Novel and experimental therapies for pediatric cardiac arrest that may improve outcome. Currently, therapeutic hypothermia and extracorporeal cardiopulmonary resuscitation (ECPR) have the Greatest amount of literature support for clinical efficacy, although additional investigation is desired. Please see text for additional details. CBF = cerebral blood flow.
Other futuristic therapies for pediatric CA include anti-excitotoxic therapies, drugs targeting energy failure (such as pyruvate, ketone, or lactate infusion), and anti-apoptotic strategies. Excitotoxicity has a pivotal role in the evolution of hypoxic ischemic injury.42 Antiexcitotoxic therapies have proven to be beneficial in animal models after cerebral ischemia, but have failed to show benefit in human studies of cerebral ischemia. These therapies include conventional agents such as Pentobarbital or Thiopental, and therapies targeting N-methyl- D-aspartate (NMDA) and Alpha-Amino-3-hydroxy-5-methylisoxazole-4-propionic acid (AMPA) receptors, or more novel transient receptor potential (TRP) channels.43 Therapies preventing energy failure are logical to target, given that cerebral metabolism is altered during brain ischemia and the cells switch to anaerobic respiration during ischemia to preserve energy stores. Ketone administration proved benefic in juvenile mice after ischemia; ketogenic diets have also been tested in animal models. A theoretical schematic time-line for sequential implementation of these potential futuristic therapies is presented in fig. 2.
Fig. 2.

Schematic of the theoretical time course for application of current or future therapeutic strategies for pediatric CA. The temporal sequence proposed is based on the best available literature in experimental models or human trials.

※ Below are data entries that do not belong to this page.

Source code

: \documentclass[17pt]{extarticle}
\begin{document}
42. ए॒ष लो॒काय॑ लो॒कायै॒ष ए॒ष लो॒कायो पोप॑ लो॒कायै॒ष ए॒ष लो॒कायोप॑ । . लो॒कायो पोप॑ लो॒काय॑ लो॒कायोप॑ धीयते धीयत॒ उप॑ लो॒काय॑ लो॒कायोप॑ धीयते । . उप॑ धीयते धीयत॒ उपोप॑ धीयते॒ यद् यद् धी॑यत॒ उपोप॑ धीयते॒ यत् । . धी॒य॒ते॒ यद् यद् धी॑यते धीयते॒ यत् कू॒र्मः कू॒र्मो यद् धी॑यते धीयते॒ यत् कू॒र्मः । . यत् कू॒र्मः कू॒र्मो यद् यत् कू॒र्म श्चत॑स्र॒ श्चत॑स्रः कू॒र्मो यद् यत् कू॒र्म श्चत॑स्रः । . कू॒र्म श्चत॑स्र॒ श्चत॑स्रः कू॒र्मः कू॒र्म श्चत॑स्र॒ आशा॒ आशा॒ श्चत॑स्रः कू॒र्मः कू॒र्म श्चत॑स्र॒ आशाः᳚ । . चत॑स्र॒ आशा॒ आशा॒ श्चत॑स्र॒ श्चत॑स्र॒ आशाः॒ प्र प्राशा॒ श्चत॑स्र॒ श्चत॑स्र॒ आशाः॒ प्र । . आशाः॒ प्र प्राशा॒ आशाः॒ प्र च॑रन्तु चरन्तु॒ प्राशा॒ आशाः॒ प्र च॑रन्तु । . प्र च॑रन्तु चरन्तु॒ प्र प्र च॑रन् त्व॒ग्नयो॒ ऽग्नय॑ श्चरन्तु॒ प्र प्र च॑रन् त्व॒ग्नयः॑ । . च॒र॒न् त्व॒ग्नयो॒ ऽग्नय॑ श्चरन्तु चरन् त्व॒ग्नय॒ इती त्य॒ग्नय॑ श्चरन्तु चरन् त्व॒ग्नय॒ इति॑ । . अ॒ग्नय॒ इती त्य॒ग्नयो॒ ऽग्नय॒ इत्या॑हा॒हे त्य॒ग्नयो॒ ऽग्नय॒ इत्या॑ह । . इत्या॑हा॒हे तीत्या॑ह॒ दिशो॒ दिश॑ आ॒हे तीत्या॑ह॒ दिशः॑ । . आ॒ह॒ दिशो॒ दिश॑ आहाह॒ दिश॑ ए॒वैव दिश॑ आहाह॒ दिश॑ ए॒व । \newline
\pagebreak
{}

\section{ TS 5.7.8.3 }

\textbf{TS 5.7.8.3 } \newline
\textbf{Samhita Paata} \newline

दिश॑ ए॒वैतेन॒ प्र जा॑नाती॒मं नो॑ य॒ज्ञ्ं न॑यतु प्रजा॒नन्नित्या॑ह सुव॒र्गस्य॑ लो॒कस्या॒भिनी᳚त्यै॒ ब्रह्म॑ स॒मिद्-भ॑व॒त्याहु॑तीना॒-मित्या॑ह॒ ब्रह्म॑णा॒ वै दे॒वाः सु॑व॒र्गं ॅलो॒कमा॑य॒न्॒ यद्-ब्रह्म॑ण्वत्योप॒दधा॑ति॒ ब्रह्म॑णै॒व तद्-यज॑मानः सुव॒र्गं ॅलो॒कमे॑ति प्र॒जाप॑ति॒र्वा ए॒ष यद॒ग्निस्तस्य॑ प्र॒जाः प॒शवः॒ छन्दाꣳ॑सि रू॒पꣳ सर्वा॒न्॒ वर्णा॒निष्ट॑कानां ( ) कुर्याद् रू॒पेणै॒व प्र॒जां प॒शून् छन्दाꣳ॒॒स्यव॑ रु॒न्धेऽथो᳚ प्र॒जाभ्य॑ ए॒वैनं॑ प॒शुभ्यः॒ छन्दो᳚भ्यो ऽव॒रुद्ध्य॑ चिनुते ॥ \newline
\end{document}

Mild hypothermia has the most support for implementation immediately after restoration of spontaneous circulation (ROSC), but may be even more efficacious when initiated during CPR.45 Please see text for details on the other more futuristic therapeutic approaches.

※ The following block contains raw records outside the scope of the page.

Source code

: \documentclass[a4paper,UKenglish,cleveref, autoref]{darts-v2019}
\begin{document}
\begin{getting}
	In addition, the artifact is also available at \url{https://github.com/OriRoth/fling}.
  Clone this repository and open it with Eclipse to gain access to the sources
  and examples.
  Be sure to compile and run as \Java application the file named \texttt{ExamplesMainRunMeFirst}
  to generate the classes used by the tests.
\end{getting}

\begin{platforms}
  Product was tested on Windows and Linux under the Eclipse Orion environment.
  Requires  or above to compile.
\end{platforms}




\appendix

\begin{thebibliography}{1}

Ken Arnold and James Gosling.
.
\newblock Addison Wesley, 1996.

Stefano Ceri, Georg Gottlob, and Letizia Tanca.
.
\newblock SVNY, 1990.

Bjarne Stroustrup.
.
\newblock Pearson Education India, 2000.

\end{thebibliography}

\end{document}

In conclusion, the unique form of CA in the pediatric population, namely asphyxial arrest appears to represent a particularly deleterious insult, which leads to poor outcomes. In addition to aggressive conventional resuscitation, we have discussed several adjunctive approaches, namely CBF promotion, hypothermia and extracorporeal support that may improve outcome in selected patients and deserve addition application and investigation. Rehabilitation should also not be dismissed in the setting of pediatric CA—although additional investigation is needed to optimize this important therapy. Studies in animal models of brain injury suggest a powerful effect of rehabilitation-related strategies that even includes enhanced synaptogenesis and cortical thickening.44 Finally, the search for additional neuroprotective therapies is ongoing and combined therapies–particularly with mild hypothermia45 should be pursued.